Natalie Dupuis a rédigé une dissertation approfondie sur les différents points de couchure, après avoir mené des recherches minutieuses sur le terrain et consulté une bibliographie abondante. Pour Le Temps de Broder, elle a généreusement accepté que son travail soit résumé et traduit.
Broderie d’or et point de Boulogne
En broderie d’or, une des techniques les plus élégantes de la broderie fait main, le simple point de couchure est souvent utilisé. Le Point de Boulogne, comme il est appelé en français, permet de fixer un fil avec un autre. Bien que théoriquement simple, ce point exige une grande précision. Cet ouvrage, richement illustré, retrace l’utilisation du point de Boulogne du Moyen-Âge à nos jours, et espère enrichir la connaissance des différentes techniques de couchure : couchure invisible, en motifs, diaprée, or nué, italienne, de Damas, en vermicelle, et les variations contemporaines.
Les techniques
La couchure invisible
Cette technique a atteint son apogée pendant l’Opus Anglicanum (1250-1350). Connue également sous les noms de couché rentré, point couché ou point retiré, elle garantissait une grande souplesse aux vêtements brodés. Utilisée en France, en Sicile et en Italie, cette méthode consiste à coucher un fil de métal sur le tissu en le fixant par un fil de couchure, qui disparaît à l’arrière du tissu, créant une minuscule boucle pour une grande souplesse et une résistance accrue à l’usure.
Les exemples de cette technique sont visibles dans le catalogue English Medieval Embroidery : Opus Anglicanum (2016), avec des pièces remarquables exposées au Victoria and Albert Museum de Londres.
La couchure diaprée
L’origine du terme « diaprée » remonte à la dynastie Shang en Chine (1766-1122 avant JC), désignant des tissus de soie à motifs géométriques. Cette technique, adoptée en Angleterre au 14ème siècle, a évolué en réduisant la densité des points de couchure pour laisser de larges zones libres. Magnifiquement illustrée dans le catalogue Middeleeuwse Borduurkunst uit de Nederlanden (2015), la couchure diaprée utilise des motifs géométriques tels que les diamants et chevrons, visibles aussi dans des broderies japonaises (Kogin) et norvégiennes (Smøyg).
La couchure en motifs
Cette technique consiste à répéter un motif régulier, par exemple des lignes diagonales ou en spirale. Souvent confondue avec la couchure diaprée, la différence réside dans l’absence de motifs en losange pour la couchure en motifs.
L’or nué
Originaire de Belgique au 15ème siècle, l’or nué permet de créer des nuances subtiles et des effets de lumière tout en faisant briller les fils d’or. Utilisée pour les broderies ecclésiales, cette technique se distingue par ses motifs toujours figuratifs, sans rembourrage, brodés sur du lin ou de la soie. Le renouveau de cette technique au 20ème siècle est attribué à Beryl Dean. Les œuvres en or nué nécessitent des années de travail, révélant la brillance des fils d’or avec une précision extrême.

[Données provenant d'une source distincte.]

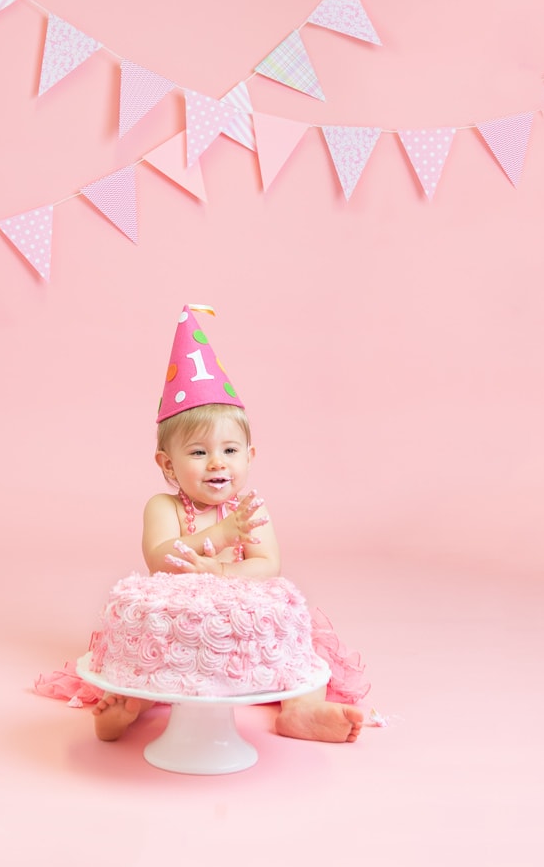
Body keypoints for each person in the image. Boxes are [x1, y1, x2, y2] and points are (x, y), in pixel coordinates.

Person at [90, 305, 369, 743]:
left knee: (301, 661)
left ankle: (300, 712)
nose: (217, 462)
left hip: (242, 633)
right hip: (177, 635)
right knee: (149, 670)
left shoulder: (250, 510)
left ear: (250, 457)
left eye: (230, 451)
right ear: (167, 464)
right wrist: (217, 537)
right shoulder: (163, 505)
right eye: (198, 452)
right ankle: (123, 713)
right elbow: (160, 558)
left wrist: (225, 571)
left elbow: (266, 564)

Le point d’ombre italien (Italian Shading)
Ce terme, inventé par Beryl Dean, désigne une technique où les points suivent le mouvement des motifs. Utilisée dès le 15ème siècle, elle est visible dans les œuvres d’artistes contemporains comme Ruth O’Leary, Becky Hogg, et Helen McCook.
La couchure de Damas
Cette méthode crée des motifs de boucle en couchant des fils métalliques, laissant de larges portions de tissu visibles. Souvent confondue avec la couchure en vermicelle, elle se distingue par des dessins réguliers.
La couchure en vermicelle
Ici, le fil de métal est couché en suivant des tours et des détours irréguliers, rappelant les mouvements d’un ver.
La couchure italienne
Cette technique consiste à coucher les fils de métal autour des contours des motifs, permettant aux dessins de mieux ressortir, qu’ils soient figuratifs ou géométriques.
L’avenir de la broderie d’or
Les artistes contemporains explorent sans cesse de nouvelles combinaisons et effets, notamment en ajoutant du relief. Marie-Renée Otis, par exemple, a utilisé des points de couchure sur un dessin de tissu damassé pour accentuer un motif de visage. L’avenir de la broderie d’or est prometteur, avec des combinaisons innovantes et des techniques enrichies par les créateurs d’aujourd’hui.